> About this exercise
Pull every line containing the word "iClock" from the records.

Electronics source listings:
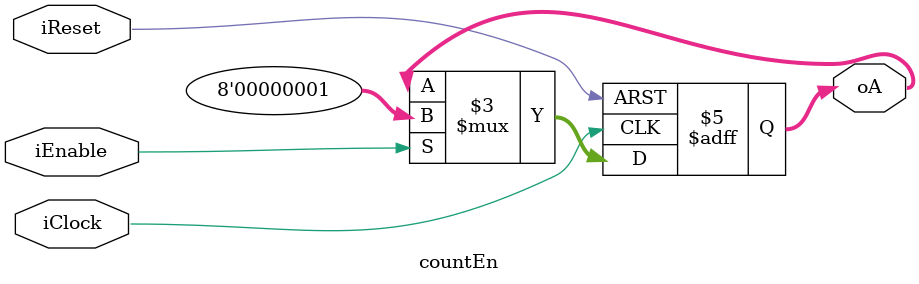
<source format=v>
/******************
	FileName	:	countEn.v
	Author	:	daniel
	Description	:	Example of a counter with enable
	Revision	:	2017/12/20
	Company	:	***********
	code	:	Verilog-2001
************************/
module countEn #(parameter WIDTH = 8, DELAY = 1) (
input		iEnable,iClock,iReset,
output reg	[WIDTH-1:0]	oA);
always @(posedge iClock, negedge iReset)
if(!iReset)
	oA <= 8'b0;
else if(iEnable)
	oA <= #DELAY + 1;
endmodule





</source>
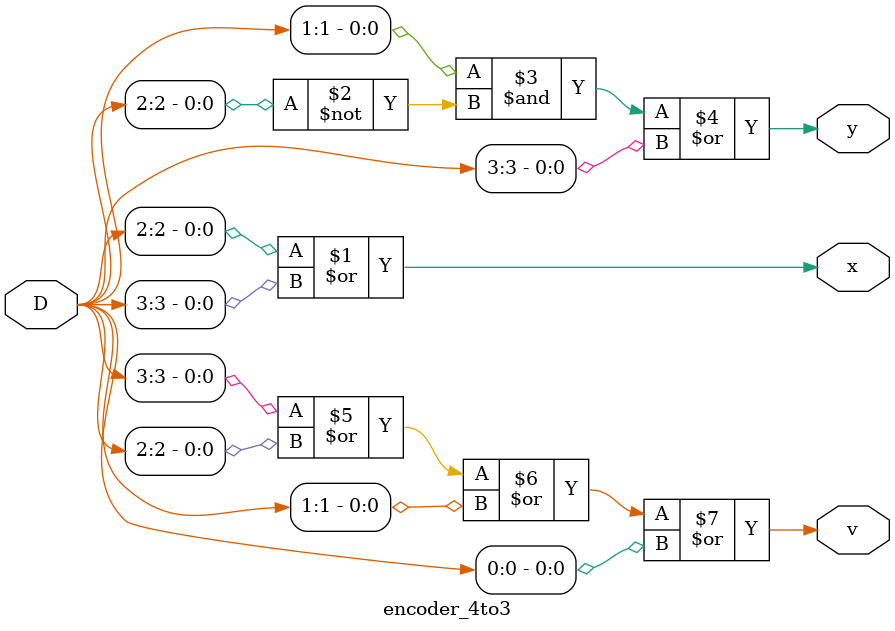
<source format=v>
`timescale 1ns / 1ps

module encoder_4to3(x,y,v,D);
input [3:0] D;
output x,y,v;
wire x,y,v;
  
assign x=D[2]|D[3];
assign y=D[1]&(~D[2])|D[3];
assign v=D[3]|D[2]|D[1]|D[0];
endmodule


</source>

> Solved exercise
input		iEnable,iClock,iReset,
always @(posedge iClock, negedge iReset)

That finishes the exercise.